─── Data for this exercise

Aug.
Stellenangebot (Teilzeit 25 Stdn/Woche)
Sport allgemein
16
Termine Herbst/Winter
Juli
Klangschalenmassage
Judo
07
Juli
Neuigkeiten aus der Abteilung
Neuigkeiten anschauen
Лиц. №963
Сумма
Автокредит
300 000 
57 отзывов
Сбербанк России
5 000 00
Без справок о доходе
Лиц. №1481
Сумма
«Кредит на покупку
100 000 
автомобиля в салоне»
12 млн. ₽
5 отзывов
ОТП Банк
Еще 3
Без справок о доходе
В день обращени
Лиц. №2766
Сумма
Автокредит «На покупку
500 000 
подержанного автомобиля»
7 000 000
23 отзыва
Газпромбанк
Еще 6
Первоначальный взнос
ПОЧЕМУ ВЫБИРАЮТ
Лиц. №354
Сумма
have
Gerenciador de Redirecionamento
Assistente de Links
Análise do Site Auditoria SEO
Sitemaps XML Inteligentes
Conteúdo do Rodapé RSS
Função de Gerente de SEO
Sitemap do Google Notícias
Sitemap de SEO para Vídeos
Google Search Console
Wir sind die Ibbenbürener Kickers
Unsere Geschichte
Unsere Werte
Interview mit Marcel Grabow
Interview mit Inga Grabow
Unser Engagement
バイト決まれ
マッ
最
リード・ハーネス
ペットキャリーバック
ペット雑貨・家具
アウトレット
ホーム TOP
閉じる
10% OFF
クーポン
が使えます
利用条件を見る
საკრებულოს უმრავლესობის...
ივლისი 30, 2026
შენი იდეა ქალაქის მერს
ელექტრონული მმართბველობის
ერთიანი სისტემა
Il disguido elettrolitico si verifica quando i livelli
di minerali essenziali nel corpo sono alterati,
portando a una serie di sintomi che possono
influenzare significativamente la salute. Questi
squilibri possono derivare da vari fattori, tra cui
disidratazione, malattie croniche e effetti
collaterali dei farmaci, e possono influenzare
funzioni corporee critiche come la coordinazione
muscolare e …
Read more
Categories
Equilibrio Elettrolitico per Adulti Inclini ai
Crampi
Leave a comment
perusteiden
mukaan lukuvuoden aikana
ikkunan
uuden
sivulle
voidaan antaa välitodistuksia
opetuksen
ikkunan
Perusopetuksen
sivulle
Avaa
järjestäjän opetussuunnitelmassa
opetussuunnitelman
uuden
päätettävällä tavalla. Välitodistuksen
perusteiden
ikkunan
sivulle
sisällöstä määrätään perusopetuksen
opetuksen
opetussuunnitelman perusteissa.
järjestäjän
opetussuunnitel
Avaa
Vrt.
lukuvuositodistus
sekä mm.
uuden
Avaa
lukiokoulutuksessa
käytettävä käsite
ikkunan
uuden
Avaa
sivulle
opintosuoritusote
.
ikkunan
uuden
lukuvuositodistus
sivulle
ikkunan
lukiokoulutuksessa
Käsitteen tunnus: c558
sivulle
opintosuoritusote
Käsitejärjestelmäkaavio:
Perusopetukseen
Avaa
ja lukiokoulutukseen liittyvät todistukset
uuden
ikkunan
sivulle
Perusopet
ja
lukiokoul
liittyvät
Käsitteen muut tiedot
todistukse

──────

*What the task requires*. Collect every line in the records above that contains the word "Interview", matching upper and lower case exactly.

*Written reply*.
Interview mit Marcel Grabow
Interview mit Inga Grabow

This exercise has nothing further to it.